Kommentar: Glasbrenner, eine Lösung mit Charme und Risiko

Mit dieser Mitteilung überraschte der SSV Ulm 1846 am Mittwoch: Moritz Glasbrenner wird zum Cheftrainer befördert. Trotz fehlender Lizenz. Eine Entscheidung mit Charme, die darüber hinaus auch schlüssig ist, dennoch Risiken birgt. Ein Kommentar.

"Hat absolut überzeugt"

Es schien ein Abschied ohne Happy End zu werden, als in Ingolstadt der Schlusspfiff ertönte. Mit 1:4 unterlag der SSV Ulm 1846 dem FC Ingolstadt deutlich – wenngleich die Partie ausgeglichener war, als es das Ergebnis vermuten lässt. Unter dem Strich stand dennoch die erste Niederlage unter Interimstrainer Moritz Glasbrenner. Da der 35-Jährige lediglich über eine A-Lizenz verfügt, schien alles auf eine Rückkehr in die U19 der Spatzen hinauszulaufen.

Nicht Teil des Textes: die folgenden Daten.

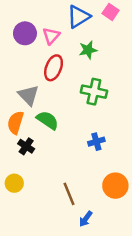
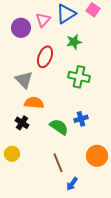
pink triangle: (51, 36) -> (43, 20), moved
green semicircle: (48, 120) -> (59, 127), moved
orange semicircle: (15, 123) -> (34, 103), moved, turned 78

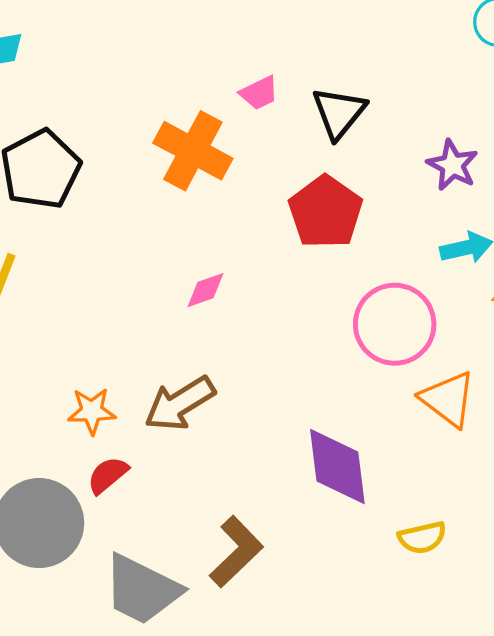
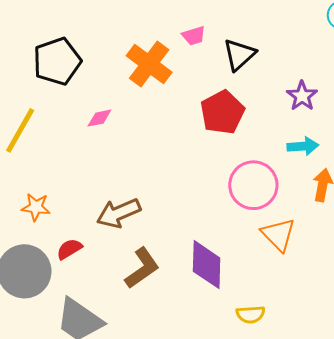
pink diamond: (205, 290) -> (99, 118), moved
orange star: (92, 411) -> (36, 207), moved
brown L-shape: (236, 552) -> (142, 268), moved

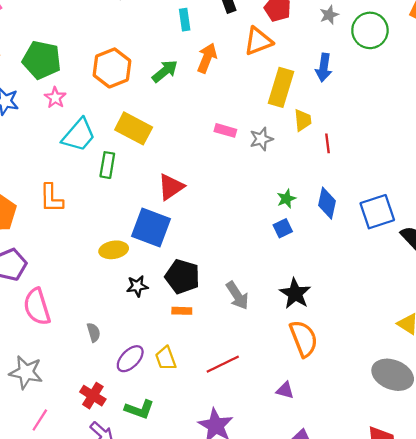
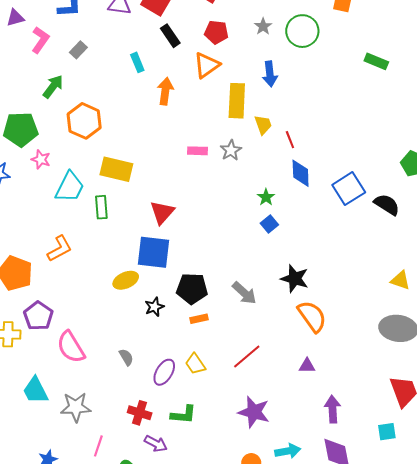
green arrow: (165, 71) -> (53, 86), moved
orange L-shape: (51, 198) -> (60, 249), turned -104
blue diamond: (327, 203) -> (301, 173), moved

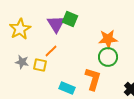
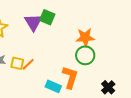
orange line: (51, 51) -> (28, 64), moved
cyan rectangle: (67, 88) -> (53, 86), moved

Am Mittwoch überraschten die Verantwortlichen des Zweitliga-Absteigers. Glasbrenner wird zum Cheftrainer befördert. "Die ursprüngliche Planung sah eine andere Lösung vor, allerdings hat Moritz in den letzten zwei Wochen mit seiner inhaltlichen Arbeit sowie menschlich absolut überzeugt und deshalb haben wir uns dazu entschieden, ihn zum Cheftrainer zu machen", sagte Geschäftsführer Markus Thiele in der Pressemitteilung.

Eine Entscheidung mit Charme und Konsequenz

Auch abseits der Ergebnisse erscheint die Wahl schlüssig. Der studierte Mediziner trat stets sympathisch auf, genießt laut Aussagen der Spieler ein hohes Ansehen innerhalb der Mannschaft. Was er in den vergangenen vier Partien initiiert hat, kann er nun fortführen. Kein Schnitt, keine Eingewöhnungszeit für einen anderen Trainer und Mannschaft. Kein Experiment. Gerade in der aktuellen Situation – mit zehn Punkten im Tabellenmittelfeld und nur geringem Abstand zu den Abstiegsrängen – kann diese Kontinuität ein entscheidender Vorteil sein.

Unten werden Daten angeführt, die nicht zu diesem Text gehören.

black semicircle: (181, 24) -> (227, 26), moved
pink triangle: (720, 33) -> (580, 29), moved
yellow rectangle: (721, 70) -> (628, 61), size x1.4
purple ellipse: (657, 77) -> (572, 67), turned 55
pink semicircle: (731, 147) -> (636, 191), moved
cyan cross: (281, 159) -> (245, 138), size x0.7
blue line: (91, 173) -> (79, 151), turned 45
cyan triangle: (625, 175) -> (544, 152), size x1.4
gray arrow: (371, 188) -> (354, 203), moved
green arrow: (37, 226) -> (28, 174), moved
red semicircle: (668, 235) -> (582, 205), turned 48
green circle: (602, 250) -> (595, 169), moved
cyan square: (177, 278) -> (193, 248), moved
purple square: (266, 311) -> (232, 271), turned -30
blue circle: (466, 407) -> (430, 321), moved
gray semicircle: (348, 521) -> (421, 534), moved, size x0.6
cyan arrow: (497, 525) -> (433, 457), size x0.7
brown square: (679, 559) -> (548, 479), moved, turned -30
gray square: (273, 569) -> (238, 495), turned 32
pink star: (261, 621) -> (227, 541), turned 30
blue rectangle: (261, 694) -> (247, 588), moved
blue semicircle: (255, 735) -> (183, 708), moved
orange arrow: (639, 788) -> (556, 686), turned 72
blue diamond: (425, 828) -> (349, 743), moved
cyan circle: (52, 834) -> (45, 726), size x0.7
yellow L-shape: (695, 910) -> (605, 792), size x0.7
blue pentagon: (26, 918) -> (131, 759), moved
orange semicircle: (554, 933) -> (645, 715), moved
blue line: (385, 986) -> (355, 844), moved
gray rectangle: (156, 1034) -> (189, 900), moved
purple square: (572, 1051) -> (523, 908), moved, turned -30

Ein Gegenbeispiel: Vergangene Saison stand der FC Schalke 04 vor einer ähnlichen Frage. Interimstrainer Jakob Fimpel punktete durch seine Herangehensweise, Ergebnisse – zwei Spiele, vier Punkte – und Ansprache. Auch er hätte nicht die nötige Lizenz für einen Posten als Cheftrainer gehabt – Wege und Mittel, wie eine Strafzahlung hätte es geben können. S04 entschied sich jedoch für Kees van Wonderen, der am Saisonende wieder seinen Hut nehmen musste.

Wenig Erfahrung und Strafzahlung

Egal, welche Wahl man trifft – ein Risiko gibt es immer. Auch bei Glasbrenner. Zwei sind offensichtlich: Zum einen wäre da die fehlende Erfahrung im Profibereich. Wie eingangs erwähnt, trainierte er bisher nur Jugendteams, was sich in kritischen Phasen bemerkbar machen könnte. Zum anderen muss Ulm aufgrund der fehlenden Pro-Lizenz des neuen Trainers eine Strafzahlung an den DFB leisten. Das erhöht nicht nur den Druck von außen, sondern könnte auch im negativsten Fall einer frühzeitigen Entlassung auch zulasten der Verantwortlichen geraten.

Klar ist aber: Die Entscheidung ist schlüssig, hat Charme und Authentizität. Glasbrenner ist derweil nicht der erste U19-Trainer, der befördert wird. Auch sein Vorgänger Robert Lechleiter nahm mehr oder weniger denselben Werdegang – konnte als Nachfolger von Thomas Wörle auch einen Impuls setzen, den Abstieg allerdings nicht verhindern. Ohnehin wird wichtig sein, dass Glasbrenner und Verantwortliche die gleiche Sprache sprechen und man eine Mannschaft an die Bedürfnisse des Trainers stellt. Sonst wird es auch für erfahrene Coaches schwierig.